When it became clear that we would be transitioning to Ohio, I asked one thing of the Lord: that the Lord would untether my heart from Idaho and the church I loved so deeply, so that I might love my new parish, unusual a parish as it may be, and love it well.
Untether. To separate or unbind. To pastor is give oneself over to a people, to tether one’s life to the life of a unique community for the sake of Christ for as long as God ask you to do so. It is costly, but it is the hard, beautiful way of shepherding.

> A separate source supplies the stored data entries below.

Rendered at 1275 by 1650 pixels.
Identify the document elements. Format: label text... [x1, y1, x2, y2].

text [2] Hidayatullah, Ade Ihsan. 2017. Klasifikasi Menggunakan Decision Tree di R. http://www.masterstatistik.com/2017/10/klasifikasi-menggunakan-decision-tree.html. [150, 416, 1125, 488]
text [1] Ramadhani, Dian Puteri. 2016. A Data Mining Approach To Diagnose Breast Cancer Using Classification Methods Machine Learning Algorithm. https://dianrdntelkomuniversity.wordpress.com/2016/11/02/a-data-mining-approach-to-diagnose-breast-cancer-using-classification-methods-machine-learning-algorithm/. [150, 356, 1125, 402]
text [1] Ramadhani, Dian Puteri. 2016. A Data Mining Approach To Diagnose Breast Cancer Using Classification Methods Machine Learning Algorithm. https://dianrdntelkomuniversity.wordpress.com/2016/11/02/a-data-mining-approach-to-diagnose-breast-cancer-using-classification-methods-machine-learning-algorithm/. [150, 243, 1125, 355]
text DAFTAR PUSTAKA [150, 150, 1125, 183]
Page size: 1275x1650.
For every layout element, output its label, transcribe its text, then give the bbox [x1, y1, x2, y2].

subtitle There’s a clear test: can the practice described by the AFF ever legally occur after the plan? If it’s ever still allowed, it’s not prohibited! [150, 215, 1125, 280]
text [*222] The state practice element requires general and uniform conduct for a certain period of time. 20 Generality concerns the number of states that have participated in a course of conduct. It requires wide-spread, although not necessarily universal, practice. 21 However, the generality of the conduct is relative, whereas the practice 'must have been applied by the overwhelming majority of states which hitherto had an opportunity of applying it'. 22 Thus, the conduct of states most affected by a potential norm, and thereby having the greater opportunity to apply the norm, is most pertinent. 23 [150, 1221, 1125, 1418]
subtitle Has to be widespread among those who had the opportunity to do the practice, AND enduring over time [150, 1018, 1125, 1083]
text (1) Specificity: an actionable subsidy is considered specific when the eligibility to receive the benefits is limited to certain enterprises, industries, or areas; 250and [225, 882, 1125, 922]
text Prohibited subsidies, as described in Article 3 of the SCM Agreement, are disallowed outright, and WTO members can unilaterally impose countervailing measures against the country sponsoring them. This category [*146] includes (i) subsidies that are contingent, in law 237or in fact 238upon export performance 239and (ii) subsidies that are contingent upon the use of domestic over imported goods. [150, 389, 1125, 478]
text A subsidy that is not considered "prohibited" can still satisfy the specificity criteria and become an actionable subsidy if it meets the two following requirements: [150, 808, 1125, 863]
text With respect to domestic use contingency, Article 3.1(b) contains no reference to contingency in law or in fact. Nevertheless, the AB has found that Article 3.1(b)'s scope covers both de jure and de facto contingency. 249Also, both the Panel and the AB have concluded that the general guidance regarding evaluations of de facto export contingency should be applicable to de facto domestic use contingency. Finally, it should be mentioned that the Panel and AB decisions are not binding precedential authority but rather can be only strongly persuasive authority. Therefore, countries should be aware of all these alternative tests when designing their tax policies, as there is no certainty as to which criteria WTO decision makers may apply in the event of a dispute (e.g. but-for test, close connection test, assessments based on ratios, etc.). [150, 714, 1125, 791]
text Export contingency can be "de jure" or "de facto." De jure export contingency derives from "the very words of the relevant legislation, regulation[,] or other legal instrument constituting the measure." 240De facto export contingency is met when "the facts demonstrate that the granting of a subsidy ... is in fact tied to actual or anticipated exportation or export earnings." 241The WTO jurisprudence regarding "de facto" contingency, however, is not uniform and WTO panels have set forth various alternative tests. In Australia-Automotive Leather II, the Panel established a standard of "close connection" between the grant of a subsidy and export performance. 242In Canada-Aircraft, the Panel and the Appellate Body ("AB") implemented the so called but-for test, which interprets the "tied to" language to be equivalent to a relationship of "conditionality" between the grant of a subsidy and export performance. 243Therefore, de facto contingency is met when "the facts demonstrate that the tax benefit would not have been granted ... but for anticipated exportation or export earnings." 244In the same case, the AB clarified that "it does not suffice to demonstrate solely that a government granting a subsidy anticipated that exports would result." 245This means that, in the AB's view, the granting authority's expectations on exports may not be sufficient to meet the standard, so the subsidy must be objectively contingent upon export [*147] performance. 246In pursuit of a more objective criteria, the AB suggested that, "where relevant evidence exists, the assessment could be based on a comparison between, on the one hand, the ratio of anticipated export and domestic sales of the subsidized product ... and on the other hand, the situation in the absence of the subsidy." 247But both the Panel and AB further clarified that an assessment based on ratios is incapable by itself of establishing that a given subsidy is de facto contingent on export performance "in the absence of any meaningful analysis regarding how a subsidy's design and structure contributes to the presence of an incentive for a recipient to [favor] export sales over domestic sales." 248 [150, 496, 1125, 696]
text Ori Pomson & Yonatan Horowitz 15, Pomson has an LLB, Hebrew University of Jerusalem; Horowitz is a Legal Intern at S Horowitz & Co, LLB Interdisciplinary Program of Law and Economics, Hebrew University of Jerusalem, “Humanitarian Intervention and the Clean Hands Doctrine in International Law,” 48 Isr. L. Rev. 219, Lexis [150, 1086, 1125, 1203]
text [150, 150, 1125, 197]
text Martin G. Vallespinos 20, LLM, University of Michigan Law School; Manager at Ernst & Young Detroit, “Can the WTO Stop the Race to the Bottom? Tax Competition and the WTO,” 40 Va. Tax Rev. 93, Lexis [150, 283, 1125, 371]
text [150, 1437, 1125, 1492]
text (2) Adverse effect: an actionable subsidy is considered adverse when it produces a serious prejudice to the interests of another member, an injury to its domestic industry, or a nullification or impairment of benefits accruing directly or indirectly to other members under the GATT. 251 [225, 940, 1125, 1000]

But the untethering, the separating in order to be bound to another in service and love, is costly as well. It feels like a rending within me, a rending that apparently produces enough tears to refill the communion chalice.
But here I am, untethered for the moment. Without a home for a brief season, a bit fatigued by the adventure of it all. And yet, I am hopeful. I am hopeful because I feel the Spirit stirring in me, gathering up the frayed ends of my love and pastoral devotion. She is weaving them together, preparing my shepherd heart to be tethered in love and service to another, what will become my beloved congregation: MVNU.
I wait in the in-between space, the already but not quite yet. It is a good place to be. It is a place reminiscent of that coming Kingdom of God for which we wait expectantly, in full trust of God’s intention to create a good future for Creation, and even perhaps for me and for you.
As for my longing for home, I am comforted and challenged by the words of Fredreick Beuchner who said, “I believe that home is Christ’s kingdom, which exists both within us and among us as we wend our prodigal ways through the world in search of it.”
May I find my home in Christ and give myself over fully to the waiting, resting in hope.